King Zhuangxiang of Qin ruled for only three years. He was succeeded by his son Zheng, who unlike the two elderly kings that preceded him was only 13 years old at his coronation. As an adult Zheng would turn out to be a brilliant commander who, in the span of just nine years, unified China.
The Qin state launched a series of military campaigns in the late 3rd century BC against the other six major states — Han, Zhao, Yan, Wei, Chu and Qi – and the territories conquered by Qin served as the foundation of the Qin dynasty.
Conquest of Han
In 230 BC, Qin conquered Han. Han, the weakest of the Seven Warring States, was adjacent to the much stronger Qin, and had suffered continuous assaults by Qin in earlier years of the Warring States period. This went on until Emperor Qin Shi Huang sent general Wang Jian to attack Zhao. King An of Han, frightened by the thought that Han would be the next target of the Qin state, immediately sent diplomats to surrender the entire kingdom without a fight, saving the Han populace from the terrible potential consequences of an unsuccessful resistance.
Conquest of Wei
In 225 BC, Qin conquered Wei. The Qin army led a direct invasion into Wei by besieging its capital Daliang but soon realized that the city walls were too tough to break into. They devised a new strategy in which they utilized the power of a local river that was linked to the Yellow River. The river was used to flood the city’s walls, causing massive devastation to the city. Upon realizing the situation, King Jia of Wei hurriedly came out of the capital and surrendered it to the Qin army in order to avoid further bloodshed of his people.
Conquest of Chu
In 223 BC, Qin conquered Chu. The first invasion was however an utter disaster when 200,000 Qin troops, led by the general, Li Xin, were defeated by 500,000 Chu troops in the unfamiliar territory of Huaiyang, modern-day northern Jiangsu and Anhui provinces. Xiang Yan, the Chu commander, had lured Qin by allowing a few initial victories, but then counterattacked and burnt two large Qin camps.

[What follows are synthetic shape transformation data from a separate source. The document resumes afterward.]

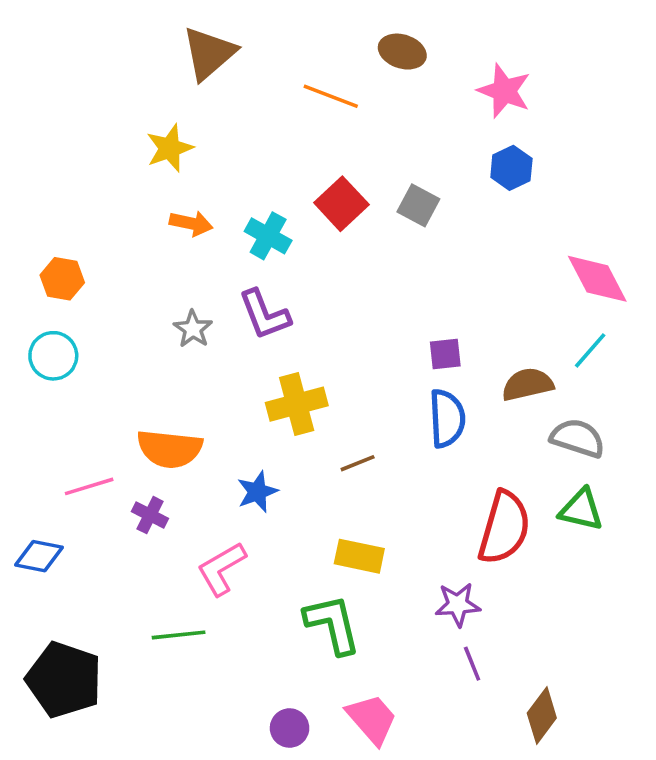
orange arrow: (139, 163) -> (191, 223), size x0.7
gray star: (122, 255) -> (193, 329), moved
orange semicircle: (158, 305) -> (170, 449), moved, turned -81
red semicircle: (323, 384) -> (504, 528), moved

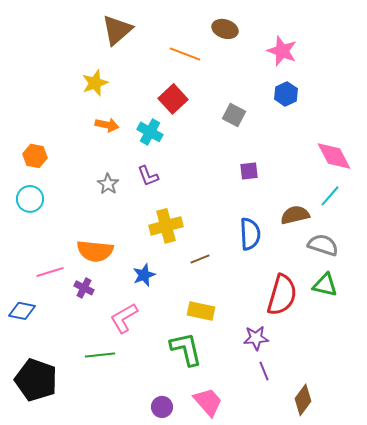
red square: (341, 204) -> (173, 99), moved
purple L-shape: (264, 315) -> (148, 176), size x0.7
purple square: (445, 354) -> (249, 171), moved

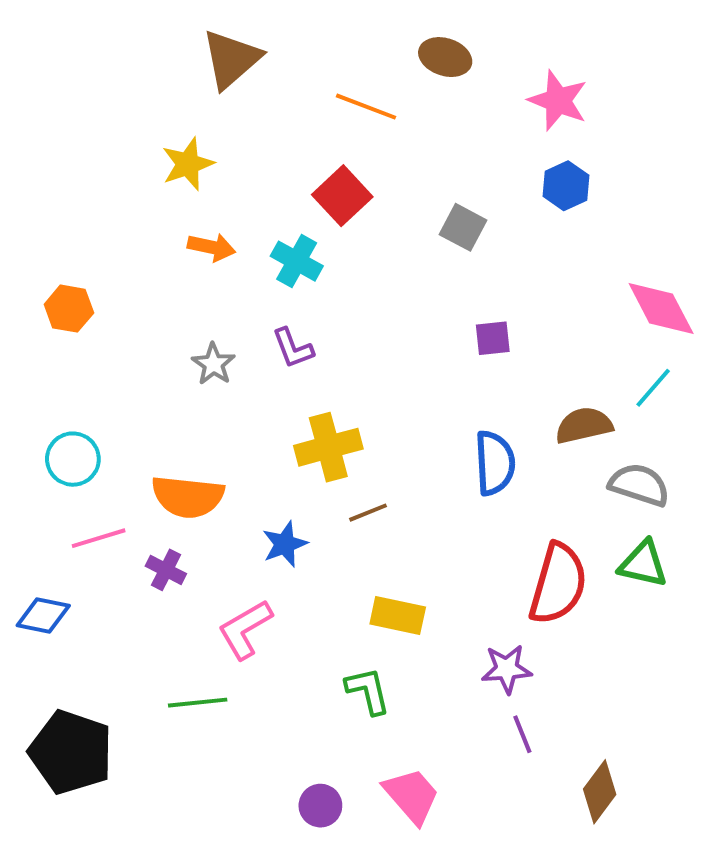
cyan circle: (30, 199) -> (73, 459), moved
brown line: (200, 259) -> (368, 513), moved
green L-shape: (186, 349) -> (368, 691), size x0.7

In 222 BC, Wang Jian was recalled to lead a second military invasion with 600,000 men against the Chu state. High in morale after their victory in the previous year, the Chu forces were content to sit back and defend against what they expected to be a siege of Chu. However, Wang Jian decided to weaken Chu’s resolve and tricked the Chu army by appearing to be idle in his fortifications whilst secretly training his troops to fight in Chu territory. After a year, the Chu defenders decided to disband due to apparent lack of action from the Qin. Wang Jian invaded at that point, with full force, and overran Huaiyang and the remaining Chu forces. Chu lost the initiative and could only sustain local guerrilla-style resistance until it too was fully conquered with the destruction of Shouchun and the death of its last leader, Lord Changping, in 223 BC. At their peak, the combined armies of Chu and Qin are estimated to have ranged from hundreds of thousands to a million soldiers, more than those involved in the campaign of Changping between Qin and Zhao 35 years earlier.
Conquest of Zhao and Yan
In 222 BC, Qin conquered Zhao and Yan. After the conquest of Zhao, the Qin army turned its attention towards Yan. Realizing the danger and gravity of this situation, Crown Prince Dan of Yan had sent Jing Ke to assassinate King Zheng of Qin, but this failure only helped to fuel the rage and determination of the Qin king, and he increased the number of troops to conquer the Yan state.
Conquest of Qi
In 221 BC, Qin conquered Qi. Qi was the final unconquered warring state. It had not previously contributed or helped other states when Qin was conquering them. As soon as Qin’s intention to invade it became clear, Qi swiftly surrendered all its cities, completing the unification of China and ushering in the Qin dynasty. The last Qi king lived out his days in exile in Gong and was not given a posthumous name after death, therefore he is known to posterity by his personal name Jian.
The Qin king Zheng declared himself Qin Shi Huangdi, “The first Sovereign Emperor of Qin”.
In the rule of the Qin state, the union was based solely on military power. The feudal holdings were abolished, and noble families were forced to live in the capital of China, Xianyang in order to be supervised. A national road as well as greater use of canals was used in order for deployment and supply of the army to be done with ease and speed. The peasants were given a wider range of rights in regards of land, although they were subject to taxation, creating a large amount of revenue to the state.